Passage:
*** Block opens ***

Cisco IOS — Inter-VLAN Routing

Overview

VLANs create separate Layer 2 broadcast domains. A workstation in VLAN 10 cannot communicate with a workstation in VLAN 20 without a Layer 3 device routing between them — the separation is by design. Inter-VLAN routing is how you allow controlled communication across that boundary while keeping the broadcast domain separation that VLANs provide.

Cisco IOS supports three approaches: a legacy method using separate physical router interfaces (one per VLAN), Router-on-a-Stick (ROAS) using subinterfaces on a single trunk, and Layer 3 switching using Switched Virtual Interfaces (SVIs) or routed ports on a multilayer switch.

Why Inter-VLAN Routing Needs a Router or Layer 3 Switch

A Layer 2 switch forwards frames based on MAC addresses within a VLAN. It has no concept of IP routing. If a PC in VLAN 10 (10.1.10.100) tries to reach a PC in VLAN 20 (10.1.20.100), its default gateway IP address points to the gateway for VLAN 10’s subnet — which must be a router or Layer 3 switch interface.

Without that routing function, the two VLANs are completely isolated at Layer 3. The hosts cannot communicate no matter how many switches are between them.

Option 1 — Router-on-a-Stick (ROAS)

Router-on-a-Stick uses a single physical interface on a router connected to the switch via a trunk link. The router creates logical subinterfaces, one per VLAN, each with its own IP address. The switch trunk carries all VLAN traffic to the router, the router routes between VLANs, and the traffic comes back down the same trunk.

Topology

[Switch Gi0/1 trunk] ---- [Router Gi0/1 trunk]
 - VLAN 10 (Engineering)
 - VLAN 20 (Marketing)
 - VLAN 99 (Management / Native)

*** Block closes ***

Task goal:
Continue the inter-VLAN routing text from its last line, carrying on with the Router-on-a-Stick section.

Raw data:
*** Block opens ***

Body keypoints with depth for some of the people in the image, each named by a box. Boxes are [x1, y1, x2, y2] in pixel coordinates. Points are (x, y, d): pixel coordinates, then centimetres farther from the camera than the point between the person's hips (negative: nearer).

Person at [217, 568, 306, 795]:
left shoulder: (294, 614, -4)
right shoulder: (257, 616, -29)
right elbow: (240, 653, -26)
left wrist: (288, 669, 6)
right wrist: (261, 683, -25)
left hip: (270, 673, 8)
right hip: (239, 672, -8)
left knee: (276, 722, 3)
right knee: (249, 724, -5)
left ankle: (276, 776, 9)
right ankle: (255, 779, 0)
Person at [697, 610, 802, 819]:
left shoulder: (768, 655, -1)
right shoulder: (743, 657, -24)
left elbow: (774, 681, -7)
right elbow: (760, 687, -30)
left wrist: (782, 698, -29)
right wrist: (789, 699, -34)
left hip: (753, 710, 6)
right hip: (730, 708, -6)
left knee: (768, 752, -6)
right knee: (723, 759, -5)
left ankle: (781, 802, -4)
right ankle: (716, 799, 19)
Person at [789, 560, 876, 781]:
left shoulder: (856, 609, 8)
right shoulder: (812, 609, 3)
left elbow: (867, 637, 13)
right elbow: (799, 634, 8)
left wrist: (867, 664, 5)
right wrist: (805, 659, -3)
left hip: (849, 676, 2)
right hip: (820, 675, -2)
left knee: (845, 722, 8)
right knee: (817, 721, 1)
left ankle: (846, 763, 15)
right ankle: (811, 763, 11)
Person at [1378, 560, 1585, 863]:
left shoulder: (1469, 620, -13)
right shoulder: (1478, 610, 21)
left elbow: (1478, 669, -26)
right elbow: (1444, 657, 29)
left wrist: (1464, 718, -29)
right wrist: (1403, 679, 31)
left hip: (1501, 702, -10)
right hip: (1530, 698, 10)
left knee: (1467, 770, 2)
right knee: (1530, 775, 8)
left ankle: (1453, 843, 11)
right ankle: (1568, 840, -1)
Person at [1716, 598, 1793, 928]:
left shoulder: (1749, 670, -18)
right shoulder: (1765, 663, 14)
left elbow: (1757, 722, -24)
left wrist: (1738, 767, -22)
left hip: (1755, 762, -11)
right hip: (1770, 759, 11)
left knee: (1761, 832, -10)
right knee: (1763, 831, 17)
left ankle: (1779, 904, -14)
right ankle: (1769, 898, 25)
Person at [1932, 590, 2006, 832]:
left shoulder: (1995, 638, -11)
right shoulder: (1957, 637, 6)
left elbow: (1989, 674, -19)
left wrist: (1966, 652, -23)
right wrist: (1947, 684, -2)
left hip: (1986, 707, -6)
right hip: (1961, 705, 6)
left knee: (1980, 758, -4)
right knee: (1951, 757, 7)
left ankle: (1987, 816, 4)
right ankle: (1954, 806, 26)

*** Block closes ***

Response area:
The physical link between the switch and router is configured as a trunk on the switch side. On the router, the physical interface itself has no IP address — the subinterfaces do.

Switch Configuration (Trunk to Router)

interface GigabitEthernet0/1
 switchport mode trunk
 switchport nonegotiate
 switchport trunk native vlan 99
 switchport trunk allowed vlan 10,20,99

Router Subinterface Configuration

interface GigabitEthernet0/1.10
 encapsulation dot1Q 10
 ip address 10.1.10.1 255.255.255.0

interface GigabitEthernet0/1.20
 encapsulation dot1Q 20
 ip address 10.1.20.1 255.255.255.0

interface GigabitEthernet0/1.99
 encapsulation dot1Q 99 native
 ip address 10.1.99.1 255.255.255.0

The subinterface number (.10, .20, .99) does not have to match the VLAN ID — but it is a strong best practice to keep them aligned to avoid confusion.

encapsulation dot1Q 10 tells the router that frames arriving tagged with VLAN 10 belong to this subinterface, and frames sent out this subinterface should be tagged with VLAN 10.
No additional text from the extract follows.